Data provided:
..............................

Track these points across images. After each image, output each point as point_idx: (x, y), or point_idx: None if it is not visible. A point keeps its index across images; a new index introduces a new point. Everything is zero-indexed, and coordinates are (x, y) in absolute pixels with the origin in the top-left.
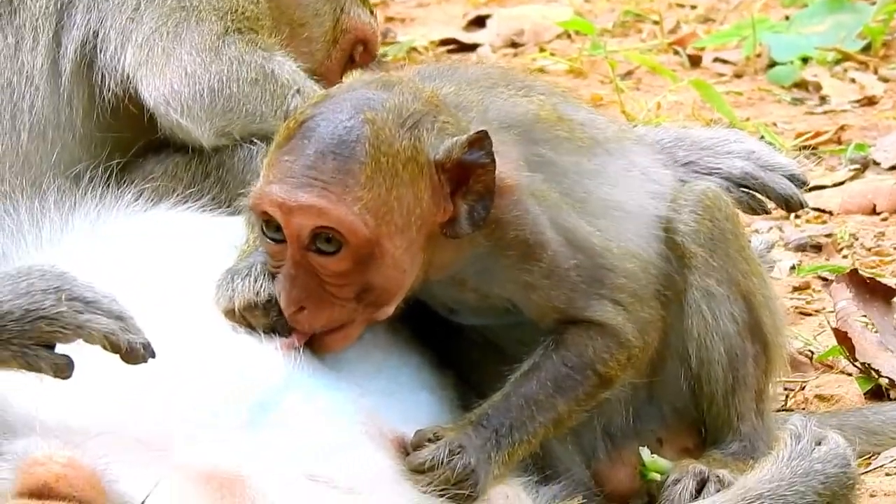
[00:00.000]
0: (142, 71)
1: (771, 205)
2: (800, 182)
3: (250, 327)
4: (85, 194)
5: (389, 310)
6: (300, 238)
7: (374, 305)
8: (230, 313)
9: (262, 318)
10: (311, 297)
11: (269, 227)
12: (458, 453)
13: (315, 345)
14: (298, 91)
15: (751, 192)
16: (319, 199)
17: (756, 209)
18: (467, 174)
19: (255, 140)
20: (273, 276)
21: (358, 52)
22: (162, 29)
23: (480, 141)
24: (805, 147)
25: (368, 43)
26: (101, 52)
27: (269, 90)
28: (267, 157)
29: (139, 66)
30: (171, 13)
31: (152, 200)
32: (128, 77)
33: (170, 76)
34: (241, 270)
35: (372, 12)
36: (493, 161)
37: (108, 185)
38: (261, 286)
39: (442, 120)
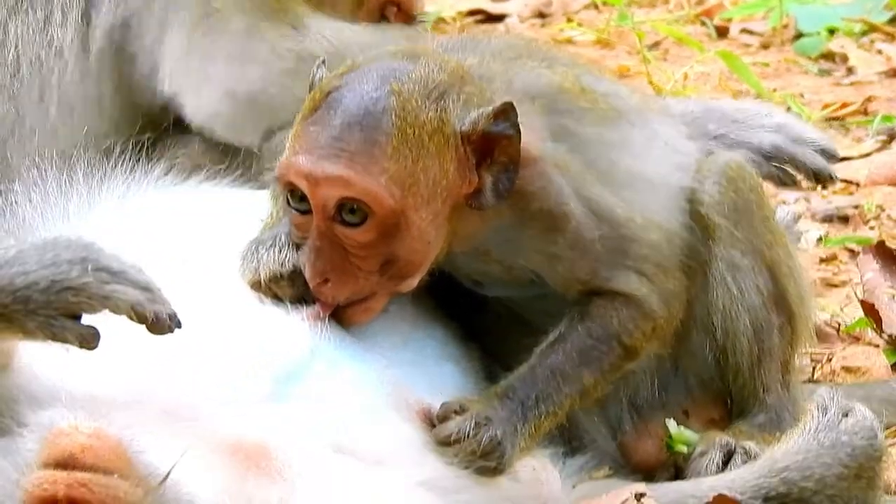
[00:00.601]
0: (181, 97)
1: (800, 177)
2: (829, 156)
3: (277, 298)
4: (115, 168)
5: (413, 282)
6: (326, 209)
7: (398, 277)
8: (256, 284)
9: (288, 288)
10: (335, 268)
11: (295, 197)
12: (485, 425)
13: (339, 316)
14: (324, 62)
15: (781, 165)
16: (346, 169)
17: (786, 182)
18: (492, 145)
19: None
20: (298, 247)
21: (392, 13)
22: (192, 47)
23: (506, 112)
24: (832, 118)
25: (402, 3)
26: (133, 62)
27: (307, 71)
28: (293, 127)
29: (177, 93)
30: (198, 24)
31: (182, 175)
32: (167, 98)
33: (207, 98)
34: (266, 241)
35: None
36: (519, 132)
37: (139, 159)
38: (286, 257)
39: (467, 91)
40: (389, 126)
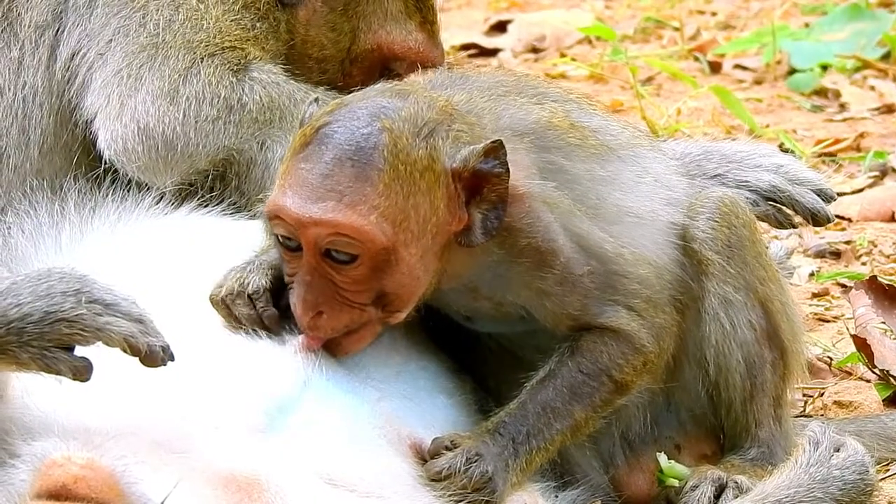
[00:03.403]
0: (98, 120)
1: (798, 218)
2: (827, 197)
3: (235, 319)
4: (105, 197)
5: (403, 315)
6: (316, 247)
7: (388, 310)
8: (215, 301)
9: (245, 307)
10: (327, 302)
11: (284, 234)
12: (476, 461)
13: (330, 347)
14: (317, 101)
15: (778, 205)
16: (334, 213)
17: (783, 223)
18: (482, 183)
19: (274, 146)
20: (274, 282)
21: (400, 67)
22: (123, 72)
23: (496, 150)
24: (824, 154)
25: (405, 59)
26: (70, 83)
27: (234, 121)
28: (283, 162)
29: (96, 114)
30: (140, 51)
31: (173, 204)
32: (87, 120)
33: (122, 132)
34: (239, 265)
35: (423, 24)
36: (508, 170)
37: (129, 188)
38: (251, 278)
39: (457, 129)
40: (381, 162)
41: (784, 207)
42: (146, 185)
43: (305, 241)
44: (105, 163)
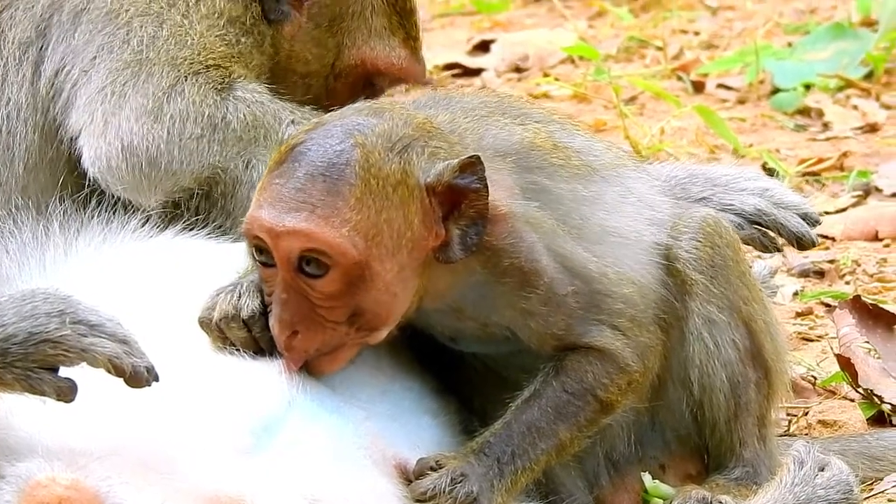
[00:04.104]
0: (82, 137)
1: (782, 242)
2: (812, 221)
3: (227, 341)
4: (91, 219)
5: (382, 334)
6: (289, 261)
7: (366, 329)
8: (206, 325)
9: (239, 331)
10: (303, 320)
11: (260, 251)
12: (461, 481)
13: (307, 366)
14: (293, 122)
15: (763, 229)
16: (306, 222)
17: (768, 246)
18: (459, 199)
19: (259, 166)
20: (266, 305)
21: (383, 82)
22: (107, 89)
23: (473, 165)
24: (808, 173)
25: (389, 75)
26: (54, 100)
27: (219, 140)
28: (260, 181)
29: (81, 131)
30: (124, 69)
31: (158, 226)
32: (71, 138)
33: (106, 149)
34: (227, 287)
35: (407, 40)
36: (486, 186)
37: (115, 210)
38: (244, 302)
39: (434, 145)
40: (353, 177)
41: (769, 231)
42: (132, 206)
43: (278, 254)
44: (91, 182)
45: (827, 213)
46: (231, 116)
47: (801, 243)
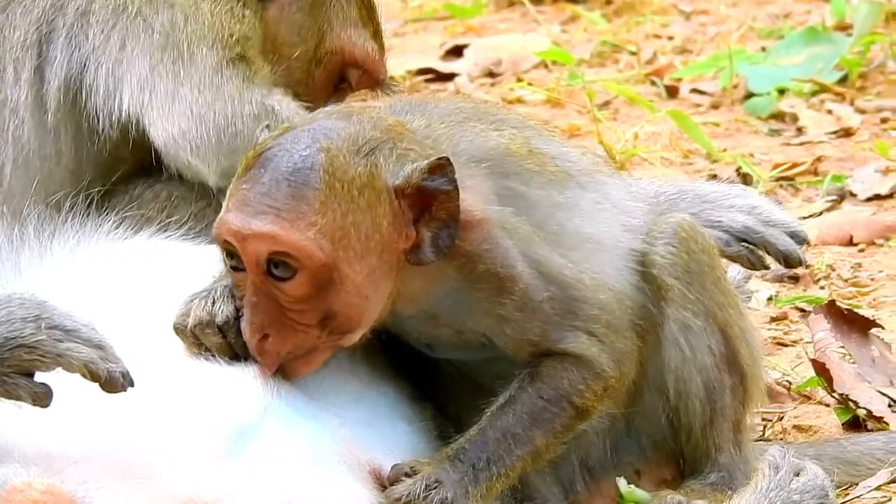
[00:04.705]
0: (147, 114)
1: (770, 260)
2: (800, 239)
3: (202, 347)
4: (65, 221)
5: (354, 337)
6: (258, 264)
7: (338, 332)
8: (181, 331)
9: (215, 337)
10: (273, 324)
11: (230, 255)
12: (435, 488)
13: (280, 370)
14: (268, 127)
15: (751, 246)
16: (272, 225)
17: (755, 264)
18: (430, 201)
19: None
20: (239, 309)
21: (353, 76)
22: (160, 68)
23: (442, 167)
24: (781, 178)
25: (363, 66)
26: (90, 94)
27: (269, 126)
28: (230, 187)
29: (143, 109)
30: (164, 50)
31: (134, 228)
32: (130, 119)
33: (177, 117)
34: (201, 293)
35: (376, 35)
36: (456, 188)
37: (89, 212)
38: (218, 308)
39: (403, 147)
40: (317, 181)
41: (756, 248)
42: (106, 208)
43: (247, 258)
44: (68, 185)
45: (801, 217)
46: (279, 108)
47: (789, 261)
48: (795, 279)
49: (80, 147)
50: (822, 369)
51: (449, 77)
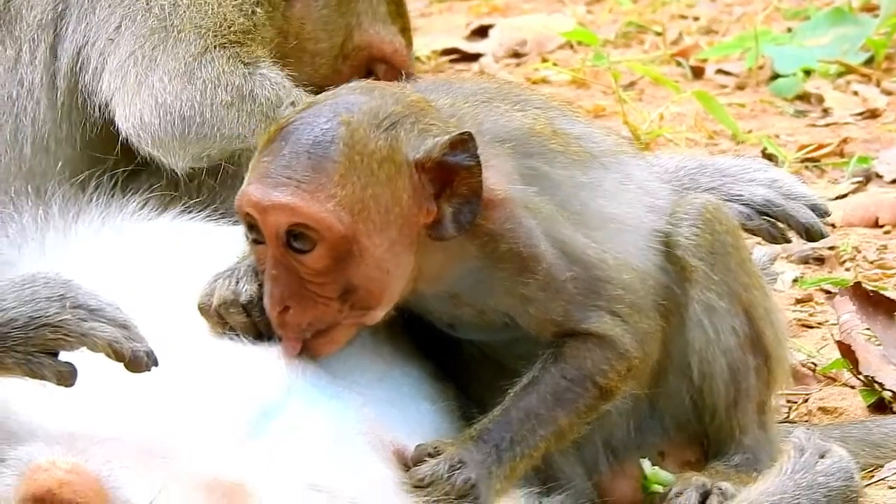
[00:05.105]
0: (115, 98)
1: (791, 233)
2: (821, 212)
3: (227, 327)
4: (90, 202)
5: (377, 314)
6: (277, 236)
7: (360, 308)
8: (205, 310)
9: (239, 316)
10: (294, 296)
11: (251, 228)
12: (459, 468)
13: (304, 349)
14: (293, 103)
15: (772, 220)
16: (292, 196)
17: (777, 237)
18: (451, 176)
19: None
20: (260, 283)
21: (380, 70)
22: (137, 53)
23: (465, 142)
24: (807, 160)
25: (391, 62)
26: (82, 72)
27: (247, 110)
28: (252, 159)
29: (113, 94)
30: (151, 34)
31: (158, 209)
32: (105, 102)
33: (140, 106)
34: (224, 272)
35: (404, 31)
36: (479, 163)
37: (114, 193)
38: (242, 287)
39: (426, 122)
40: (337, 153)
41: (778, 222)
42: (131, 188)
43: (267, 230)
44: (92, 165)
45: (827, 199)
46: (258, 91)
47: (810, 234)
48: (821, 261)
49: (92, 128)
50: (847, 351)
51: (474, 57)
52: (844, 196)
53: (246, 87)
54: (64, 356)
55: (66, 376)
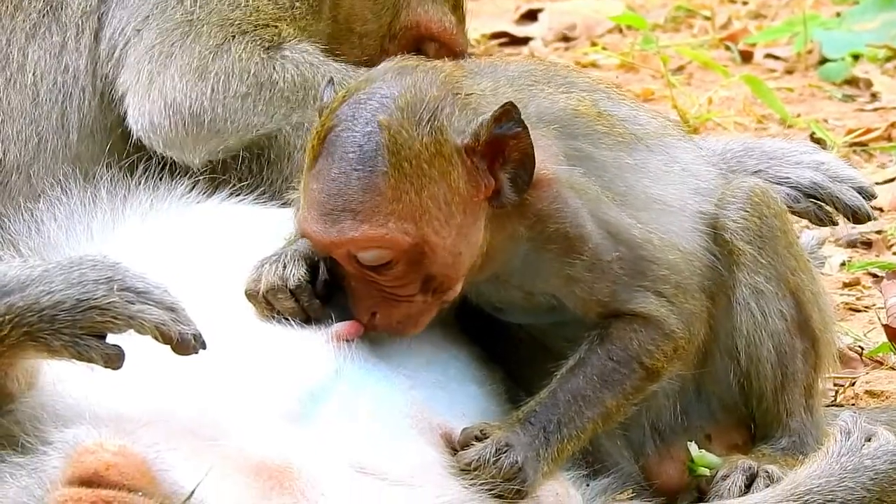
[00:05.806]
0: (127, 98)
1: (838, 216)
2: (868, 194)
3: (275, 312)
4: (138, 186)
5: (457, 289)
6: (349, 261)
7: (440, 291)
8: (253, 296)
9: (287, 301)
10: (377, 303)
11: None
12: (506, 451)
13: (388, 331)
14: (331, 81)
15: (818, 202)
16: (352, 230)
17: (823, 220)
18: (501, 147)
19: (299, 133)
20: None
21: (431, 49)
22: (155, 49)
23: (507, 113)
24: (855, 144)
25: (440, 40)
26: (110, 61)
27: (264, 99)
28: (303, 172)
29: (126, 92)
30: (174, 29)
31: (205, 192)
32: (121, 97)
33: (149, 107)
34: (271, 257)
35: (455, 8)
36: (525, 127)
37: (161, 176)
38: (289, 272)
39: (463, 96)
40: (384, 165)
41: (824, 204)
42: (178, 172)
43: (338, 258)
44: (137, 148)
45: (875, 183)
46: (278, 76)
47: (857, 217)
48: (868, 244)
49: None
50: (894, 335)
51: (523, 41)
52: (892, 180)
53: (264, 73)
54: (111, 338)
55: (114, 359)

..............................

Assignment: Write out the listing above exactly as it stands, pictures excluded.

Response area:
Track these points across images. After each image, output each point as point_idx: (x, y), or point_idx: None if it is not visible. A point keeps its index across images; a new index introduces a new point. Everything is zero-indexed, and coordinates are (x, y) in absolute pixels with the origin in the top-left.
[00:00.000]
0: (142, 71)
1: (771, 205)
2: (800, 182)
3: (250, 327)
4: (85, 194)
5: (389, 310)
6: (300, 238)
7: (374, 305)
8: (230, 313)
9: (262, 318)
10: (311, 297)
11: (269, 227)
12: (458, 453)
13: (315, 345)
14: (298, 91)
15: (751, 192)
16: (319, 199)
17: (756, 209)
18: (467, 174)
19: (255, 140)
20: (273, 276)
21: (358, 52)
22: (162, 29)
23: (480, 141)
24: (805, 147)
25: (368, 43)
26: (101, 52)
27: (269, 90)
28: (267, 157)
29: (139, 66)
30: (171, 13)
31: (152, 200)
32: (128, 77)
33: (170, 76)
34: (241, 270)
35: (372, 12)
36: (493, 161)
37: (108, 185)
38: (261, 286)
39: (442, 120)
[00:00.601]
0: (181, 97)
1: (800, 177)
2: (829, 156)
3: (277, 298)
4: (115, 168)
5: (413, 282)
6: (326, 209)
7: (398, 277)
8: (256, 284)
9: (288, 288)
10: (335, 268)
11: (295, 197)
12: (485, 425)
13: (339, 316)
14: (324, 62)
15: (781, 165)
16: (346, 169)
17: (786, 182)
18: (492, 145)
19: None
20: (298, 247)
21: (392, 13)
22: (192, 47)
23: (506, 112)
24: (832, 118)
25: (402, 3)
26: (133, 62)
27: (307, 71)
28: (293, 127)
29: (177, 93)
30: (198, 24)
31: (182, 175)
32: (167, 98)
33: (207, 98)
34: (266, 241)
35: None
36: (519, 132)
37: (139, 159)
38: (286, 257)
39: (467, 91)
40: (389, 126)
[00:03.403]
0: (98, 120)
1: (798, 218)
2: (827, 197)
3: (235, 319)
4: (105, 197)
5: (403, 315)
6: (316, 247)
7: (388, 310)
8: (215, 301)
9: (245, 307)
10: (327, 302)
11: (284, 234)
12: (476, 461)
13: (330, 347)
14: (317, 101)
15: (778, 205)
16: (334, 213)
17: (783, 223)
18: (482, 183)
19: (274, 146)
20: (274, 282)
21: (400, 67)
22: (123, 72)
23: (496, 150)
24: (824, 154)
25: (405, 59)
26: (70, 83)
27: (234, 121)
28: (283, 162)
29: (96, 114)
30: (140, 51)
31: (173, 204)
32: (87, 120)
33: (122, 132)
34: (239, 265)
35: (423, 24)
36: (508, 170)
37: (129, 188)
38: (251, 278)
39: (457, 129)
40: (381, 162)
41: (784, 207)
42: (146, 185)
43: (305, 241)
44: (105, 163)
[00:04.104]
0: (82, 137)
1: (782, 242)
2: (812, 221)
3: (227, 341)
4: (91, 219)
5: (382, 334)
6: (289, 261)
7: (366, 329)
8: (206, 325)
9: (239, 331)
10: (303, 320)
11: (260, 251)
12: (461, 481)
13: (307, 366)
14: (293, 122)
15: (763, 229)
16: (306, 222)
17: (768, 246)
18: (459, 199)
19: (259, 166)
20: (266, 305)
21: (383, 82)
22: (107, 89)
23: (473, 165)
24: (808, 173)
25: (389, 75)
26: (54, 100)
27: (219, 140)
28: (260, 181)
29: (81, 131)
30: (124, 69)
31: (158, 226)
32: (71, 138)
33: (106, 149)
34: (227, 287)
35: (407, 40)
36: (486, 186)
37: (115, 210)
38: (244, 302)
39: (434, 145)
40: (353, 177)
41: (769, 231)
42: (132, 206)
43: (278, 254)
44: (91, 182)
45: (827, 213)
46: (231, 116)
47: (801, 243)
[00:04.705]
0: (147, 114)
1: (770, 260)
2: (800, 239)
3: (202, 347)
4: (65, 221)
5: (354, 337)
6: (258, 264)
7: (338, 332)
8: (181, 331)
9: (215, 337)
10: (273, 324)
11: (230, 255)
12: (435, 488)
13: (280, 370)
14: (268, 127)
15: (751, 246)
16: (272, 225)
17: (755, 264)
18: (430, 201)
19: None
20: (239, 309)
21: (353, 76)
22: (160, 68)
23: (442, 167)
24: (781, 178)
25: (363, 66)
26: (90, 94)
27: (269, 126)
28: (230, 187)
29: (143, 109)
30: (164, 50)
31: (134, 228)
32: (130, 119)
33: (177, 117)
34: (201, 293)
35: (376, 35)
36: (456, 188)
37: (89, 212)
38: (218, 308)
39: (403, 147)
40: (317, 181)
41: (756, 248)
42: (106, 208)
43: (247, 258)
44: (68, 185)
45: (801, 217)
46: (279, 108)
47: (789, 261)
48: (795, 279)
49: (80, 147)
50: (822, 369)
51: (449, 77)
[00:05.105]
0: (115, 98)
1: (791, 233)
2: (821, 212)
3: (227, 327)
4: (90, 202)
5: (377, 314)
6: (277, 236)
7: (360, 308)
8: (205, 310)
9: (239, 316)
10: (294, 296)
11: (251, 228)
12: (459, 468)
13: (304, 349)
14: (293, 103)
15: (772, 220)
16: (292, 196)
17: (777, 237)
18: (451, 176)
19: None
20: (260, 283)
21: (380, 70)
22: (137, 53)
23: (465, 142)
24: (807, 160)
25: (391, 62)
26: (82, 72)
27: (247, 110)
28: (252, 159)
29: (113, 94)
30: (151, 34)
31: (158, 209)
32: (105, 102)
33: (140, 106)
34: (224, 272)
35: (404, 31)
36: (479, 163)
37: (114, 193)
38: (242, 287)
39: (426, 122)
40: (337, 153)
41: (778, 222)
42: (131, 188)
43: (267, 230)
44: (92, 165)
45: (827, 199)
46: (258, 91)
47: (810, 234)
48: (821, 261)
49: (92, 128)
50: (847, 351)
51: (474, 57)
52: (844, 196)
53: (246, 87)
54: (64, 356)
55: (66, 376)
[00:05.806]
0: (127, 98)
1: (838, 216)
2: (868, 194)
3: (275, 312)
4: (138, 186)
5: (457, 289)
6: (349, 261)
7: (440, 291)
8: (253, 296)
9: (287, 301)
10: (377, 303)
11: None
12: (506, 451)
13: (388, 331)
14: (331, 81)
15: (818, 202)
16: (352, 230)
17: (823, 220)
18: (501, 147)
19: (299, 133)
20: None
21: (431, 49)
22: (155, 49)
23: (507, 113)
24: (855, 144)
25: (440, 40)
26: (110, 61)
27: (264, 99)
28: (303, 172)
29: (126, 92)
30: (174, 29)
31: (205, 192)
32: (121, 97)
33: (149, 107)
34: (271, 257)
35: (455, 8)
36: (525, 127)
37: (161, 176)
38: (289, 272)
39: (463, 96)
40: (384, 165)
41: (824, 204)
42: (178, 172)
43: (338, 258)
44: (137, 148)
45: (875, 183)
46: (278, 76)
47: (857, 217)
48: (868, 244)
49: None
50: (894, 335)
51: (523, 41)
52: (892, 180)
53: (264, 73)
54: (111, 338)
55: (114, 359)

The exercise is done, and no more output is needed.